A justiça deu um prazo de 48 horas para a prefeitura editar o decreto e vedar o funcionamento das atividades comerciais e industriais não essenciais, sob pena de multa diária de R$5 mil por dia de atraso, de caráter pessoal, ao prefeito Willian Fonseca, até o limite de R$50 mil. O município também deve publicar quais são as atividades essenciais, sob pena de multa de R$10 mil ao gestor municipal.

A Ação Civil Pública foi ajuizada pela promotora de Justiça de Oriximiná, Ione Nakamura, que já havia expedido recomendação ao prefeito para que procedesse a análise epidemiológica do município e apresentasse as razões técnicas para o não cumprimento ao Decreto Estadual. De acordo com o MPPA, a prefeitura respondeu, mas não apresentou nenhum dado técnico.

Notificações

Segundo o MPPA, em Oriximiná, até o dia 2 de fevereiro de 2021 foram registrados 6.878 casos confirmados e 88 óbitos.
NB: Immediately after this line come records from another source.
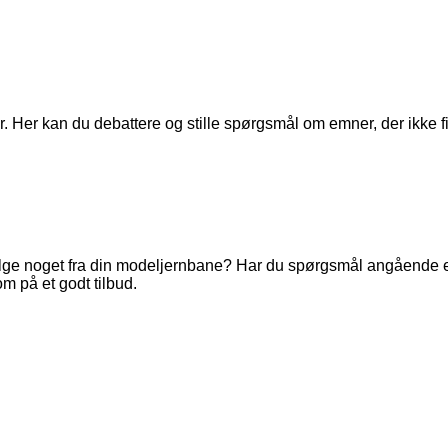
. Her kan du debattere og stille spørgsmål om emner, der ikke fi
ge noget fra din modeljernbane? Har du spørgsmål angående en 
m på et godt tilbud.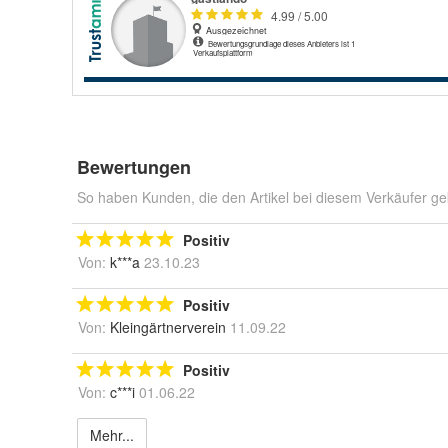
Bewertungen
So haben Kunden, die den Artikel bei diesem Verkäufer ge
Positiv
Von:
k***a
23.10.23
Positiv
Von:
Kleingärtnerverein
11.09.22
Positiv
Von:
c***i
01.06.22
Mehr...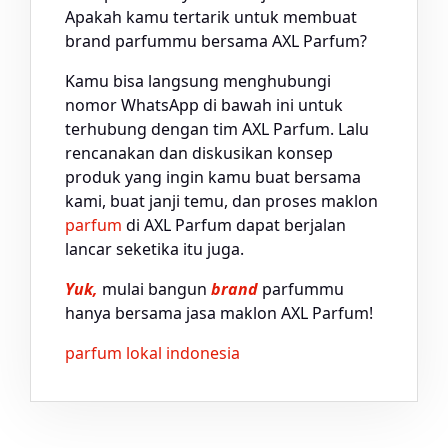
Apakah kamu tertarik untuk membuat
brand parfummu bersama AXL Parfum?
Kamu bisa langsung menghubungi
nomor WhatsApp di bawah ini untuk
terhubung dengan tim AXL Parfum. Lalu
rencanakan dan diskusikan konsep
produk yang ingin kamu buat bersama
kami, buat janji temu, dan proses maklon
parfum
di AXL Parfum dapat berjalan
lancar seketika itu juga.
Yuk,
mulai bangun
brand
parfummu
hanya bersama jasa maklon AXL Parfum!
parfum lokal indonesia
Oriximiná possui população estimada em 74.016 pessoas e sua rede pública municipal conta com poucas unidades de saúde, apenas um Hospital com leitos clínicos, e um Centro de Atendimento que foi transformado em Centro de Referência para tratar covid-19.

Resposta

A prefeitura de Oriximiná informou, por meio de nota, que vai recorrer da decisão e que encaminhará ao juiz as informações sobre a situação epidemiológica do município, as medidas de prevenção à covid-19 que foram tomadas e as ações futuras.